Chiang Rak Noi (เชียงรากน้อย, /th/) is a tambon (subdistrict) in Bang Pa-in district, lower part of Phra Nakhon Si Ayutthaya province.

==History==

Chiang Rak Noi is part of the vast Chiang Rak plains in the Chao Phraya basin of central Thailand. It was originally governed by the Chiang Rak Noi Subdistrict Administrative Organization, but in 2007 this local government elevated it to a Subdistrict Municipality.

==Geography==
The terrain is a lowland, flooded, and most of the area is used for community and agriculture. Important water resources include Khlong Phutsa, which flows through the upper part, and Khlong Chiang Rak Noi, which flows through the lower part.

Chiang Rak Noi has a total area of 32.685 km^{2}, approximately 7.50 km southeast of downtown Bang Pa-in and approximately 26 km from city of Phra Nakhon Si Ayutthaya.
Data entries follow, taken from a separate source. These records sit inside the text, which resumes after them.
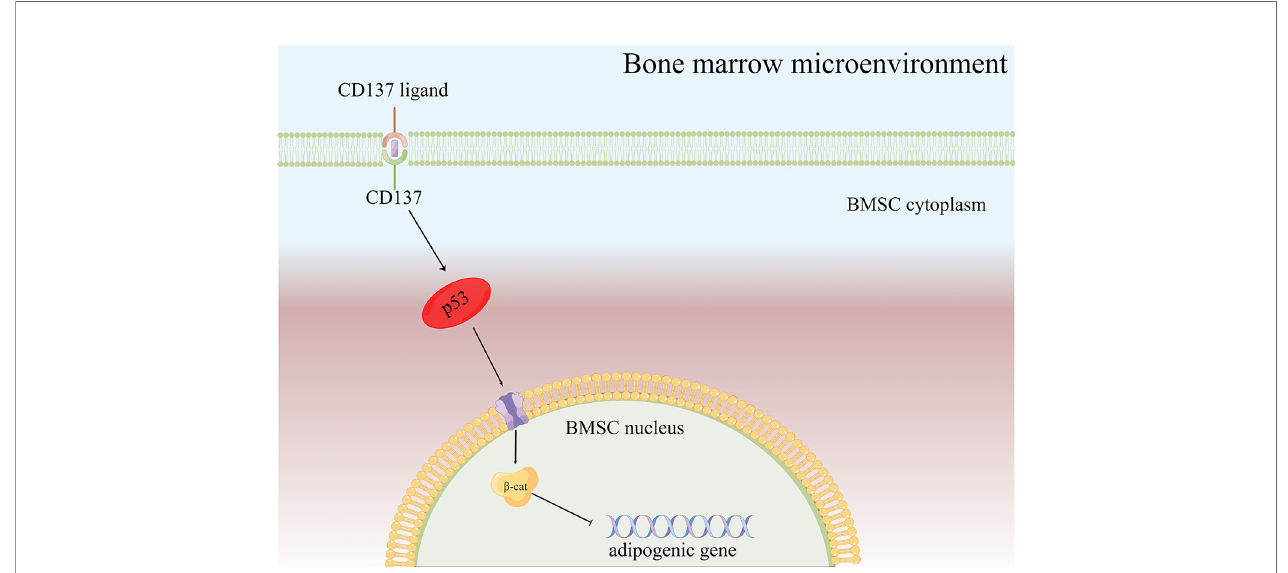
FIGURE 5 | Diagram of the possible mechanism of bone loss via the CD137-p53 Wnt/ b -catenin signaling pathways in aged mice. When CD137L binds to CD137 on BMSCs from aged mice, CD137 signaling is activated so that p53 Wnt/ b -catenin signaling pathway is activated, then promotes the BMSC adipogenic differentiation potential of aged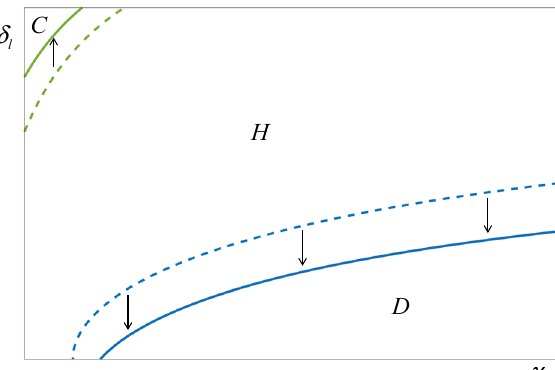
Fig. 8 Linking liquidation costs to supervisory responsabilities where x ∗ = x ( e ∗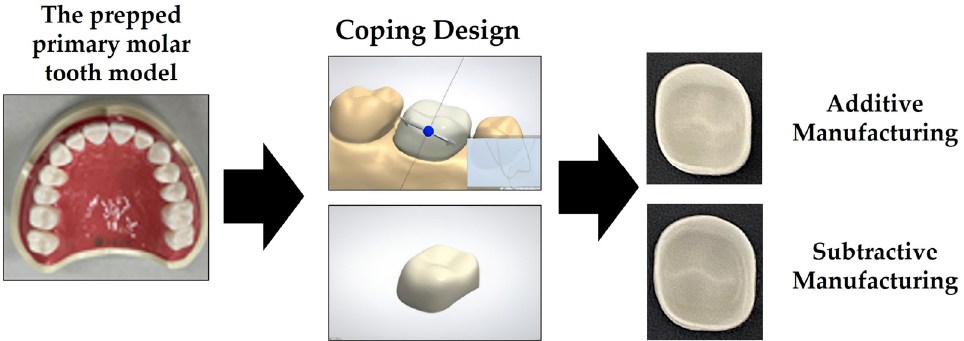
Figure 1. Schematic of the design and preparation of the zirconia specimens used in this study.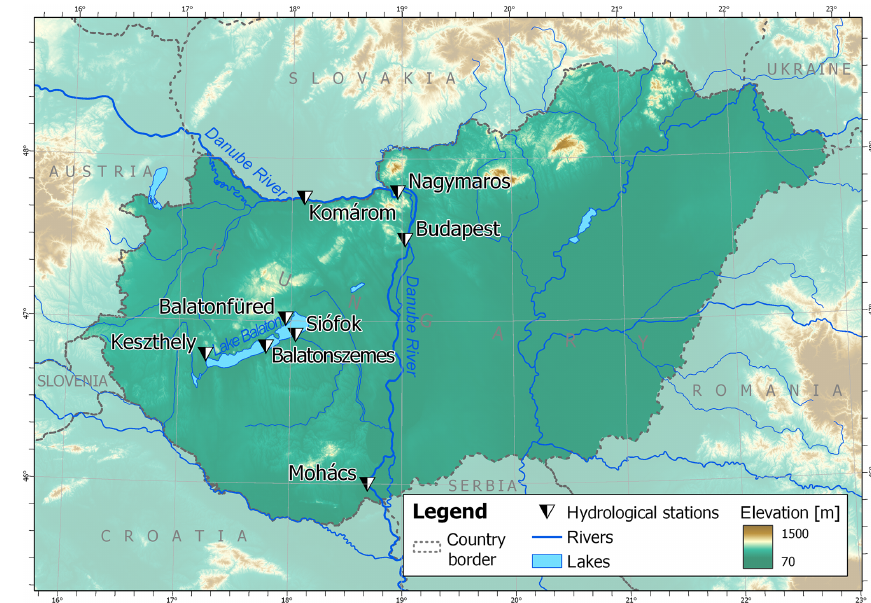
Figure 1. Locations of the hydrological stations mentioned in this study.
It is bordered by Bang Krasan and Khlong Chik subdistricts in its district to the north; Wang Noi district in its province to the east, and Khlong Luang district in Pathum Thani province to the east and the south; and Bang Sai district in its province to the west.

==Climate==
The weather is generally quite hot, similar to other subdistricts of the district and provinces in the central region. The southwest monsoon blows from the Gulf of Thailand, causing heavy rain between May and October of each year.

==Administration==
Chiang Rak Noi is administered by two government bodies, which are Chiang Rak Noi Subdistrict Municipality and Phraintharacha Subdistrict Municipality.
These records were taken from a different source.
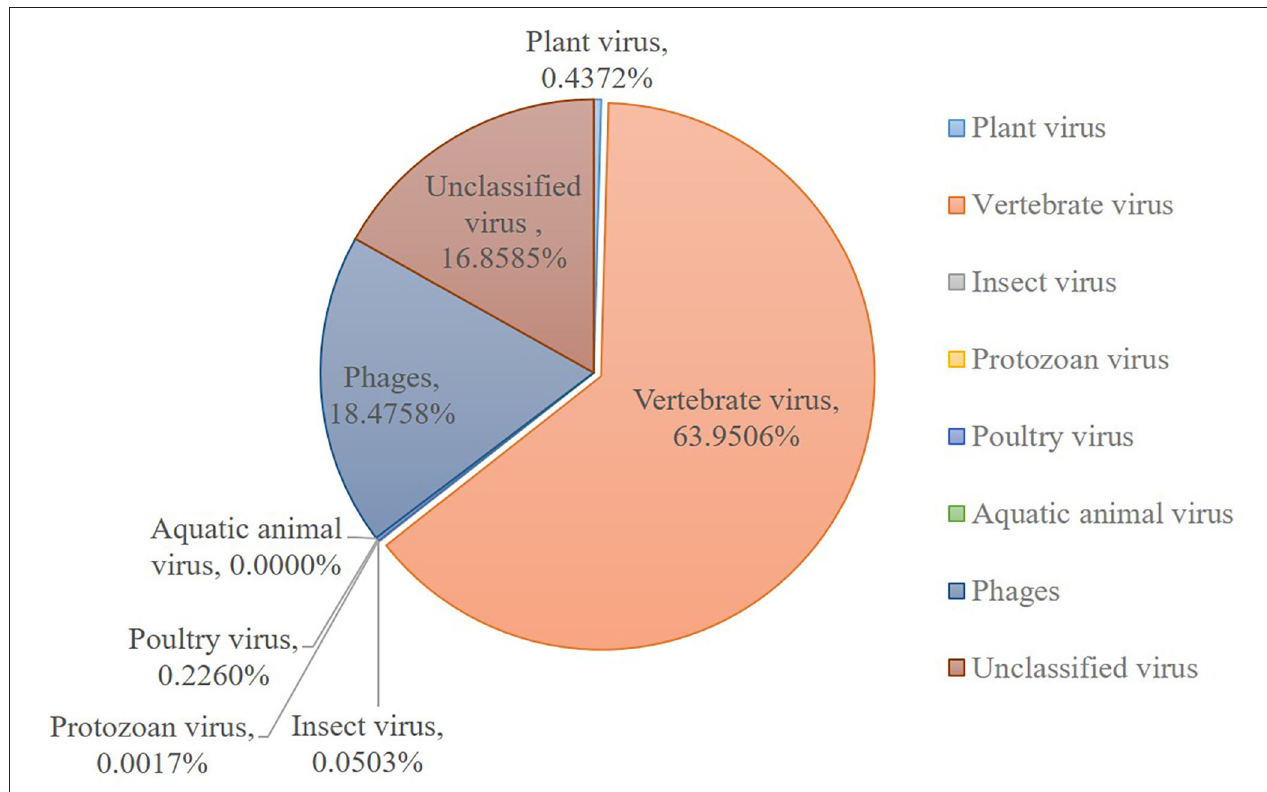
FIGURE 2 | Host wise distribution of eukaryotic viruses cataloged in the dog gut virome. Summary of the sequence classification at different taxonomic ranks by their assigned homology results of host information.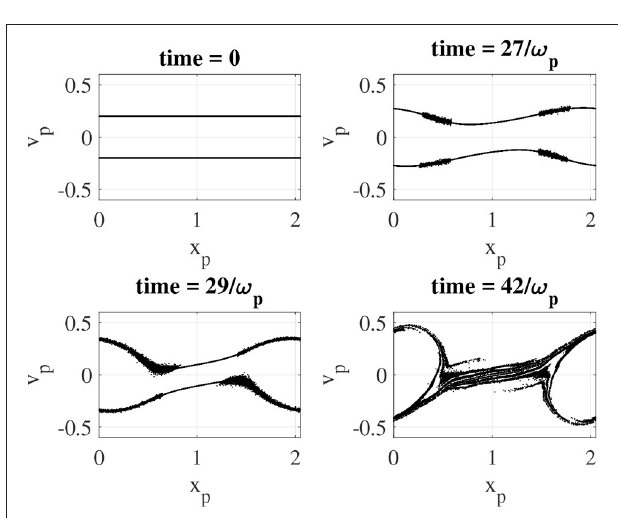
FIGURE 6 | Electron phase space during the two-stream instability at different times. Initially all the electrons are fluid. Electrons undergoing strong acceleration become kinetic. This clear from inspecting the electron phase-space at time 27,29 /ω p . At time 42 /ω p all the electrons are = = kinetic. A video of electron phase space is available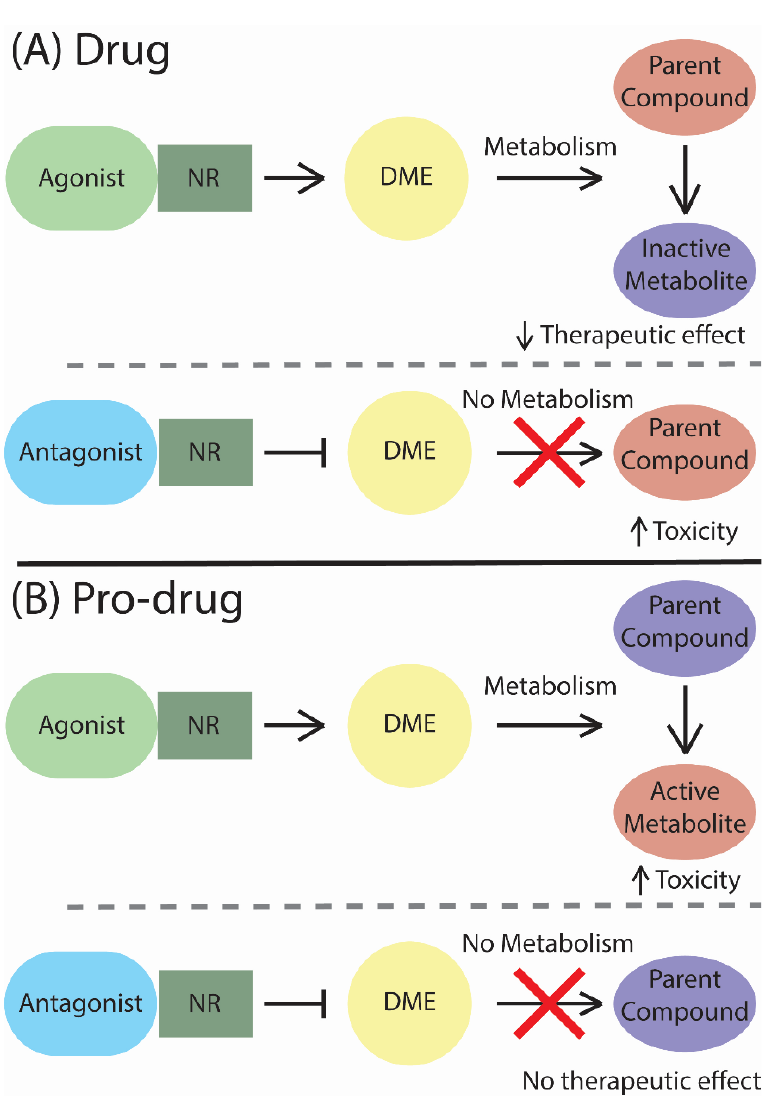
Figure 1. The metabolic scheme of drugs and prodrugs. ( A ) A nuclear receptor (NR) agonist activates the expression of drug-metabolizing enzymes (DMEs), leading to a decrease in activity of the drug, while an NR antagonist deactivates the expression of DMEs, keeping the drug active. ( B ) An NR agonist activates the expression of DMEs, leading to prodrugs becoming activated. An NR antagonist deactivates the expression of DMEs, keeping a prodrug inactive.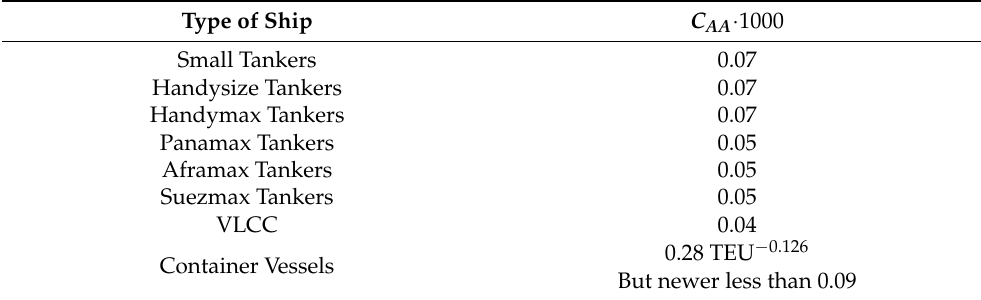
Table 5. Air resistance coefficient C AA .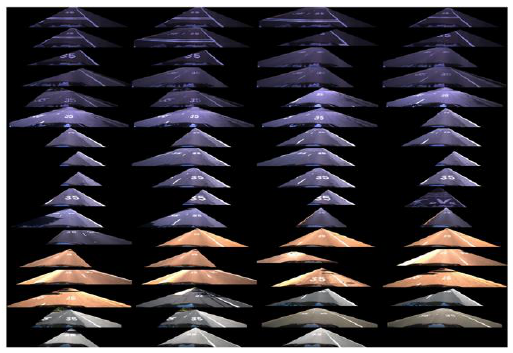
Figure 13. Montage of segmented training data for class '35' used for Colour CNN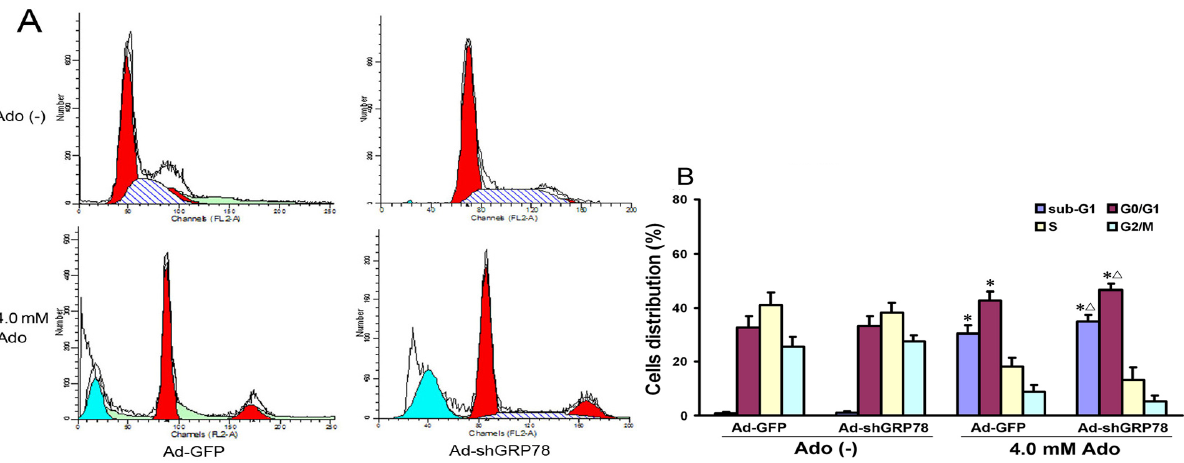
Figure 2. Effects of GRP78 knockdown on cell cycle distribution and apoptosis (sub-G1). HepG2 cells were transfected with either Ad-GFP (negative control) or Ad-shGRP78. After incubation for 24 h, cells were incubated with or without 4.0 mmol/L adenosine for an additional 24 h, and the cell cycle phases were determined by propidium iodide staining, followed by FACS flow cytometric analysis ( A ); The values represent the means ± SD of three independent experiments ( B ). * p < 0.05, vs. negative control group (vector only treatment); Δ p < 0.05, vs. the positive control group (adenosine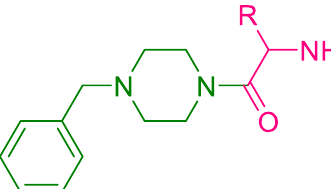
Figure 17. Amino acids conjugated to benzylpiperazine derivatives.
It is also consists of 12 administrative mubans (villages).

| No. | Name | Thai |
|---|---|---|
| 01. | Ban Nong Hoi | บ้านหนองหอย |
| 02. | Ban Nong Hoi | บ้านหนองหอย |
| 03. | Ban Khlong Prem | บ้านคลองเปรม |
| 04. | Ban Khlong Prem | บ้านคลองเปรม |
| 05. | Ban Bueng Bon | บ้านบึงบอน |
| 06. | Ban Phraintharacha | บ้านพระอินทราชา |
| 07. | Ban Phraintharacha | บ้านพระอินทราชา |
| 08. | Ban Rong It | บ้านโรงอิฐ |
| 09. | Ban Hua Khlong | บ้านหัวคลอง |
| 010. | Ban Khlong Prem | บ้านคลองเปรม |
| 011. | Ban Chiang Rak Noi | บ้านเชียงรากน้อย |
| 012. | Ban Lam Ruea Taek | บ้านลำเรือแตก |

==Transportation==
The subdistrict is served by the Chiang Rak Noi railway station of the State Railway of Thailand (SRT), whose north and northeast lines runs through the area.

Chiang Rak Noi can also be accessed by National Highway 1, Phahon Yothin road.